Inspired by Karl Barth, Visser ’t Hooft developed a Christocentric understanding of the church and theology embracing denominations and schools of theology, which unified elements of European and American theology – he had earned his doctorate in 1928 with a dissertation on the Social Gospel movement in the USA – in an understanding of the future Kingdom of God and the individual Christian’s responsibility toward the world.
He was the youngest attendee of the Universal Christian Conference in Stockholm in 1925. In 1937, Visser ’t Hooft was involved in organizing both the second international Life and Work Conference “Church, Community and State” in Oxford and the second international Faith and Order Conference in Edinburgh. He was named general secretary of the provisional committee in 1938 and ultimately the first general secretary of the newly established World Council of Churches in 1948.
Visser ’t Hooft opened the expanding World Council of Churches to the Orthodox and the Catholic Churches and made the fight against racism an ecumenical issue. He criticized the East’s antireligious actions without being partial to the West. Visser ’t Hooft headed the World Council of Churches as a plural community of churches at the foot of the Cross of Christ.
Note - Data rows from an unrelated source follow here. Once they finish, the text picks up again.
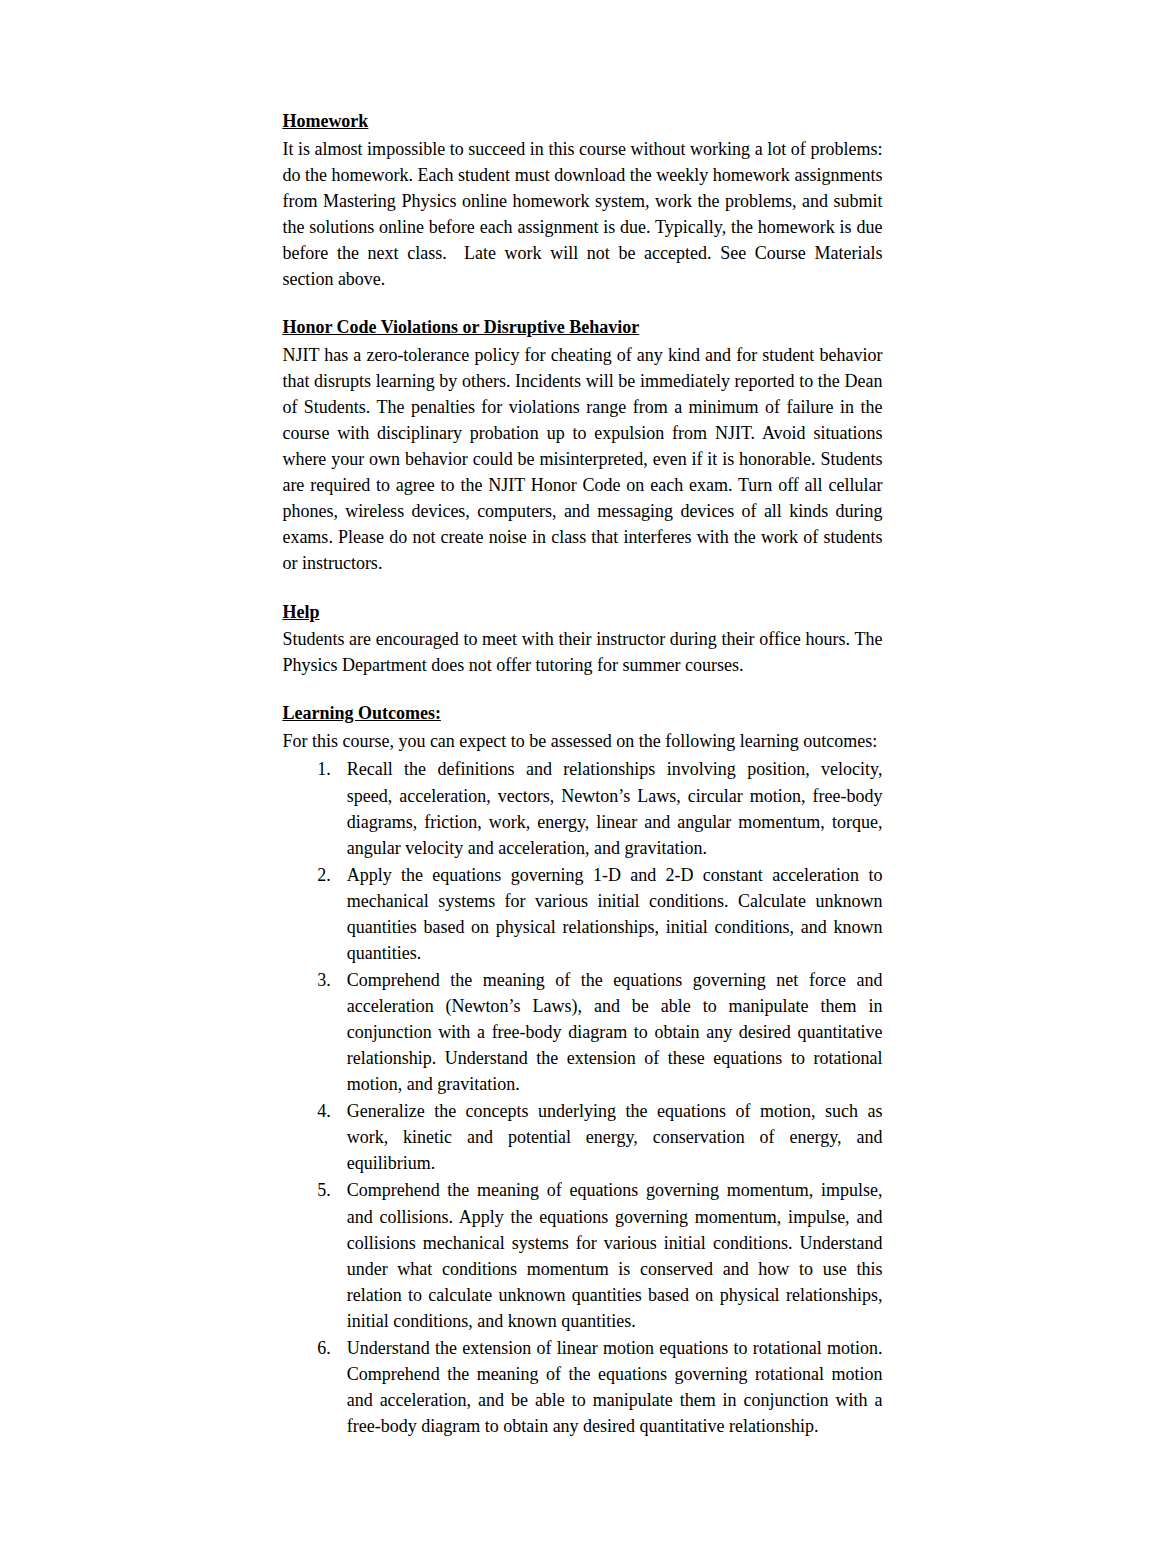Homework
It is almost impossible to succeed in this course without working a lot of problems: do the homework. Each student must download the weekly homework assignments from Mastering Physics online homework system, work the problems, and submit the solutions online before each assignment is due. Typically, the homework is due before the next class. Late work will not be accepted. See Course Materials section above.
Honor Code Violations or Disruptive Behavior
NJIT has a zero-tolerance policy for cheating of any kind and for student behavior that disrupts learning by others. Incidents will be immediately reported to the Dean of Students. The penalties for violations range from a minimum of failure in the course with disciplinary probation up to expulsion from NJIT. Avoid situations where your own behavior could be misinterpreted, even if it is honorable. Students are required to agree to the NJIT Honor Code on each exam. Turn off all cellular phones, wireless devices, computers, and messaging devices of all kinds during exams. Please do not create noise in class that interferes with the work of students or instructors.
Help
Students are encouraged to meet with their instructor during their office hours. The Physics Department does not offer tutoring for summer courses.
Learning Outcomes:
For this course, you can expect to be assessed on the following learning outcomes:
Recall the definitions and relationships involving position, velocity, speed, acceleration, vectors, Newton’s Laws, circular motion, free-body diagrams, friction, work, energy, linear and angular momentum, torque, angular velocity and acceleration, and gravitation.
Apply the equations governing 1-D and 2-D constant acceleration to mechanical systems for various initial conditions. Calculate unknown quantities based on physical relationships, initial conditions, and known quantities.
Comprehend the meaning of the equations governing net force and acceleration (Newton’s Laws), and be able to manipulate them in conjunction with a free-body diagram to obtain any desired quantitative relationship. Understand the extension of these equations to rotational motion, and gravitation.
Generalize the concepts underlying the equations of motion, such as work, kinetic and potential energy, conservation of energy, and equilibrium.
Comprehend the meaning of equations governing momentum, impulse, and collisions. Apply the equations governing momentum, impulse, and collisions mechanical systems for various initial conditions. Understand under what conditions momentum is conserved and how to use this relation to calculate unknown quantities based on physical relationships, initial conditions, and known quantities.
Understand the extension of linear motion equations to rotational motion. Comprehend the meaning of the equations governing rotational motion and acceleration, and be able to manipulate them in conjunction with a free-body diagram to obtain any desired quantitative relationship.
Upon his retirement in 1966, he was elected honorary president of the World Council of Churches.
His political and theological convictions and his contacts throughout the world made Visser ’t Hooft an important liaison between church resistance in Europe and Germany and Allied governments in their fight against National Socialism.
After the war, Visser ’t Hooft pushed for the Evangelical Church in Germany’s quick return to the ecumenical fold and, to this end, encouraged the Council of the Evangelical Church in Germany to issue its Stuttgart Declaration of Guilt of October 1945.